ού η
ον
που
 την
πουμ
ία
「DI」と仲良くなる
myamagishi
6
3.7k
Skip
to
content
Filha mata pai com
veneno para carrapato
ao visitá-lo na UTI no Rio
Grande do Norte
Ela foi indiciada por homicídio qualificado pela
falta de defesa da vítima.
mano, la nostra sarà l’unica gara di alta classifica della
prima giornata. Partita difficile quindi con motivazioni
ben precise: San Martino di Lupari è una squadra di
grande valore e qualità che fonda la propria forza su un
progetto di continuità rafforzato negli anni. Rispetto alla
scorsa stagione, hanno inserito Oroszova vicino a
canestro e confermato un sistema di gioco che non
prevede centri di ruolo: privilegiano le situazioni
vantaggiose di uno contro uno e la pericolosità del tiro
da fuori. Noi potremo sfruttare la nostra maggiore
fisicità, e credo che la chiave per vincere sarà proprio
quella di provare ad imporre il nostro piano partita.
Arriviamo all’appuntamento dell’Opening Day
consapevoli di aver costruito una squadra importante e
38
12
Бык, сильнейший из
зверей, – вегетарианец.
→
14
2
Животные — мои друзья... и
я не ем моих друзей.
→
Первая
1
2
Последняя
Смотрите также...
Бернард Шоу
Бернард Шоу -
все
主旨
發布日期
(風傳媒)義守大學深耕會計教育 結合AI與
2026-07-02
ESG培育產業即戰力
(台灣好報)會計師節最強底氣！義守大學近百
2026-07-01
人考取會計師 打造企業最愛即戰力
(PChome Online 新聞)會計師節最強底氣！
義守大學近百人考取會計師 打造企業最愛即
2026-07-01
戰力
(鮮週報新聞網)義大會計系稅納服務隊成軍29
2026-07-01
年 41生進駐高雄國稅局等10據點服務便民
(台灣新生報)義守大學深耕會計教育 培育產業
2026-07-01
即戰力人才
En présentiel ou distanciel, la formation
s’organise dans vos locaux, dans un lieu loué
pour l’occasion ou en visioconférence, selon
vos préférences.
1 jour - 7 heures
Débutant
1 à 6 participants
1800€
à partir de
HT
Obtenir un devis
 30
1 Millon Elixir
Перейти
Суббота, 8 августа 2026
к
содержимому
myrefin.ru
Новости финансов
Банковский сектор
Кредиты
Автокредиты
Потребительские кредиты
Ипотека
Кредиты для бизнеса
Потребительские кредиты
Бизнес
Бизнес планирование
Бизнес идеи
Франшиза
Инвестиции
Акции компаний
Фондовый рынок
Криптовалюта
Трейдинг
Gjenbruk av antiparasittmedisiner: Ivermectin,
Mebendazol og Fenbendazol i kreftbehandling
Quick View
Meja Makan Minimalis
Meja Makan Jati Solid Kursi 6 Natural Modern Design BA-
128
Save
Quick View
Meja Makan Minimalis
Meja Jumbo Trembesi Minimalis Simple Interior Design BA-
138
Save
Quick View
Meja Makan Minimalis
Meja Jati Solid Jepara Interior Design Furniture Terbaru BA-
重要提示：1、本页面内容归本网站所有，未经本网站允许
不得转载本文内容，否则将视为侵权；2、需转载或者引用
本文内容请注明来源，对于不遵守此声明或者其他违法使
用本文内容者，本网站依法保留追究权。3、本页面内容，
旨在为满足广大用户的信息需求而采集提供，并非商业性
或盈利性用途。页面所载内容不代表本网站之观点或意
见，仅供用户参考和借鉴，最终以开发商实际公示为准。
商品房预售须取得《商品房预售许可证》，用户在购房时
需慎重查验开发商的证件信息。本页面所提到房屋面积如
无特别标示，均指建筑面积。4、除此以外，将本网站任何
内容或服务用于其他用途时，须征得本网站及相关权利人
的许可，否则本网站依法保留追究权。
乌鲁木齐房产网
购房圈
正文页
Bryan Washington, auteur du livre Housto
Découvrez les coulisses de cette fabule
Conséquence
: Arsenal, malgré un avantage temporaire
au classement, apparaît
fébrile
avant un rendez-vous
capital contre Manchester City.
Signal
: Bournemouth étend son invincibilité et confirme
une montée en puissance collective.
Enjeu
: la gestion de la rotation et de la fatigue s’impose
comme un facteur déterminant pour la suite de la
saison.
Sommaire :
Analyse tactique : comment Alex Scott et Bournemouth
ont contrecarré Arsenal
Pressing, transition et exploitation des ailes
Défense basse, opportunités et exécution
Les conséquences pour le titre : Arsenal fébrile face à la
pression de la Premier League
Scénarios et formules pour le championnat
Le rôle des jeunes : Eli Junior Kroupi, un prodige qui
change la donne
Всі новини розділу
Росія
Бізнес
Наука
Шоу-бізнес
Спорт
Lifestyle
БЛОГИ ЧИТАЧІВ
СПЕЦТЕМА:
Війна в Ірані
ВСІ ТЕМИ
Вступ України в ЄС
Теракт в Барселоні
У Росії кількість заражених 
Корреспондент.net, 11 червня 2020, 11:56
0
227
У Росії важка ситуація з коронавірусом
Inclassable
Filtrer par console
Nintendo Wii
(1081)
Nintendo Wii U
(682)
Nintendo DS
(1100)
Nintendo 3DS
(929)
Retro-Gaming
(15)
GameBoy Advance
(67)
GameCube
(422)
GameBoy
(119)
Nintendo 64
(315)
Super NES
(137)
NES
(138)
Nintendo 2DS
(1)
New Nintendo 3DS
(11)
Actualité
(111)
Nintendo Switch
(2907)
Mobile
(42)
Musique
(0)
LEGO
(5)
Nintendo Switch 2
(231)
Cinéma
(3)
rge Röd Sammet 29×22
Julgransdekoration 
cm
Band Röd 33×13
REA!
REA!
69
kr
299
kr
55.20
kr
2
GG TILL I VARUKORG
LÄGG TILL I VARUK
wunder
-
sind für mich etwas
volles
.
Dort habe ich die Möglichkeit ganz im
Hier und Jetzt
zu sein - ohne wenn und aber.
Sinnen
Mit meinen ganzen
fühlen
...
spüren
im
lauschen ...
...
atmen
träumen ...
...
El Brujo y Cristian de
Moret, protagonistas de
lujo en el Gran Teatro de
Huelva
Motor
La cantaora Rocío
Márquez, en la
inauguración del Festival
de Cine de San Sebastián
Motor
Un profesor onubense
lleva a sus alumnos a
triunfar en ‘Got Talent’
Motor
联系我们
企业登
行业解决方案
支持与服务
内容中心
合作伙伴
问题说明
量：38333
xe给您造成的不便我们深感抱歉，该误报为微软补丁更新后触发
----------
WHAT IS NEEDED:
From the first line to the last, return the listing exactly.

TASK RESPONSE:
ού η
ον
που
 την
πουμ
ία
「DI」と仲良くなる
myamagishi
6
3.7k
Skip
to
content
Filha mata pai com
veneno para carrapato
ao visitá-lo na UTI no Rio
Grande do Norte
Ela foi indiciada por homicídio qualificado pela
falta de defesa da vítima.
mano, la nostra sarà l’unica gara di alta classifica della
prima giornata. Partita difficile quindi con motivazioni
ben precise: San Martino di Lupari è una squadra di
grande valore e qualità che fonda la propria forza su un
progetto di continuità rafforzato negli anni. Rispetto alla
scorsa stagione, hanno inserito Oroszova vicino a
canestro e confermato un sistema di gioco che non
prevede centri di ruolo: privilegiano le situazioni
vantaggiose di uno contro uno e la pericolosità del tiro
da fuori. Noi potremo sfruttare la nostra maggiore
fisicità, e credo che la chiave per vincere sarà proprio
quella di provare ad imporre il nostro piano partita.
Arriviamo all’appuntamento dell’Opening Day
consapevoli di aver costruito una squadra importante e
38
12
Бык, сильнейший из
зверей, – вегетарианец.
→
14
2
Животные — мои друзья... и
я не ем моих друзей.
→
Первая
1
2
Последняя
Смотрите также...
Бернард Шоу
Бернард Шоу -
все
主旨
發布日期
(風傳媒)義守大學深耕會計教育 結合AI與
2026-07-02
ESG培育產業即戰力
(台灣好報)會計師節最強底氣！義守大學近百
2026-07-01
人考取會計師 打造企業最愛即戰力
(PChome Online 新聞)會計師節最強底氣！
義守大學近百人考取會計師 打造企業最愛即
2026-07-01
戰力
(鮮週報新聞網)義大會計系稅納服務隊成軍29
2026-07-01
年 41生進駐高雄國稅局等10據點服務便民
(台灣新生報)義守大學深耕會計教育 培育產業
2026-07-01
即戰力人才
En présentiel ou distanciel, la formation
s’organise dans vos locaux, dans un lieu loué
pour l’occasion ou en visioconférence, selon
vos préférences.
1 jour - 7 heures
Débutant
1 à 6 participants
1800€
à partir de
HT
Obtenir un devis
 30
1 Millon Elixir
Перейти
Суббота, 8 августа 2026
к
содержимому
myrefin.ru
Новости финансов
Банковский сектор
Кредиты
Автокредиты
Потребительские кредиты
Ипотека
Кредиты для бизнеса
Потребительские кредиты
Бизнес
Бизнес планирование
Бизнес идеи
Франшиза
Инвестиции
Акции компаний
Фондовый рынок
Криптовалюта
Трейдинг
Gjenbruk av antiparasittmedisiner: Ivermectin,
Mebendazol og Fenbendazol i kreftbehandling
Quick View
Meja Makan Minimalis
Meja Makan Jati Solid Kursi 6 Natural Modern Design BA-
128
Save
Quick View
Meja Makan Minimalis
Meja Jumbo Trembesi Minimalis Simple Interior Design BA-
138
Save
Quick View
Meja Makan Minimalis
Meja Jati Solid Jepara Interior Design Furniture Terbaru BA-
重要提示：1、本页面内容归本网站所有，未经本网站允许
不得转载本文内容，否则将视为侵权；2、需转载或者引用
本文内容请注明来源，对于不遵守此声明或者其他违法使
用本文内容者，本网站依法保留追究权。3、本页面内容，
旨在为满足广大用户的信息需求而采集提供，并非商业性
或盈利性用途。页面所载内容不代表本网站之观点或意
见，仅供用户参考和借鉴，最终以开发商实际公示为准。
商品房预售须取得《商品房预售许可证》，用户在购房时
需慎重查验开发商的证件信息。本页面所提到房屋面积如
无特别标示，均指建筑面积。4、除此以外，将本网站任何
内容或服务用于其他用途时，须征得本网站及相关权利人
的许可，否则本网站依法保留追究权。
乌鲁木齐房产网
购房圈
正文页
Bryan Washington, auteur du livre Housto
Découvrez les coulisses de cette fabule
Conséquence
: Arsenal, malgré un avantage temporaire
au classement, apparaît
fébrile
avant un rendez-vous
capital contre Manchester City.
Signal
: Bournemouth étend son invincibilité et confirme
une montée en puissance collective.
Enjeu
: la gestion de la rotation et de la fatigue s’impose
comme un facteur déterminant pour la suite de la
saison.
Sommaire :
Analyse tactique : comment Alex Scott et Bournemouth
ont contrecarré Arsenal
Pressing, transition et exploitation des ailes
Défense basse, opportunités et exécution
Les conséquences pour le titre : Arsenal fébrile face à la
pression de la Premier League
Scénarios et formules pour le championnat
Le rôle des jeunes : Eli Junior Kroupi, un prodige qui
change la donne
Всі новини розділу
Росія
Бізнес
Наука
Шоу-бізнес
Спорт
Lifestyle
БЛОГИ ЧИТАЧІВ
СПЕЦТЕМА:
Війна в Ірані
ВСІ ТЕМИ
Вступ України в ЄС
Теракт в Барселоні
У Росії кількість заражених 
Корреспондент.net, 11 червня 2020, 11:56
0
227
У Росії важка ситуація з коронавірусом
Inclassable
Filtrer par console
Nintendo Wii
(1081)
Nintendo Wii U
(682)
Nintendo DS
(1100)
Nintendo 3DS
(929)
Retro-Gaming
(15)
GameBoy Advance
(67)
GameCube
(422)
GameBoy
(119)
Nintendo 64
(315)
Super NES
(137)
NES
(138)
Nintendo 2DS
(1)
New Nintendo 3DS
(11)
Actualité
(111)
Nintendo Switch
(2907)
Mobile
(42)
Musique
(0)
LEGO
(5)
Nintendo Switch 2
(231)
Cinéma
(3)
rge Röd Sammet 29×22
Julgransdekoration 
cm
Band Röd 33×13
REA!
REA!
69
kr
299
kr
55.20
kr
2
GG TILL I VARUKORG
LÄGG TILL I VARUK
wunder
-
sind für mich etwas
volles
.
Dort habe ich die Möglichkeit ganz im
Hier und Jetzt
zu sein - ohne wenn und aber.
Sinnen
Mit meinen ganzen
fühlen
...
spüren
im
lauschen ...
...
atmen
träumen ...
...
El Brujo y Cristian de
Moret, protagonistas de
lujo en el Gran Teatro de
Huelva
Motor
La cantaora Rocío
Márquez, en la
inauguración del Festival
de Cine de San Sebastián
Motor
Un profesor onubense
lleva a sus alumnos a
triunfar en ‘Got Talent’
Motor
联系我们
企业登
行业解决方案
支持与服务
内容中心
合作伙伴
问题说明
量：38333
xe给您造成的不便我们深感抱歉，该误报为微软补丁更新后触发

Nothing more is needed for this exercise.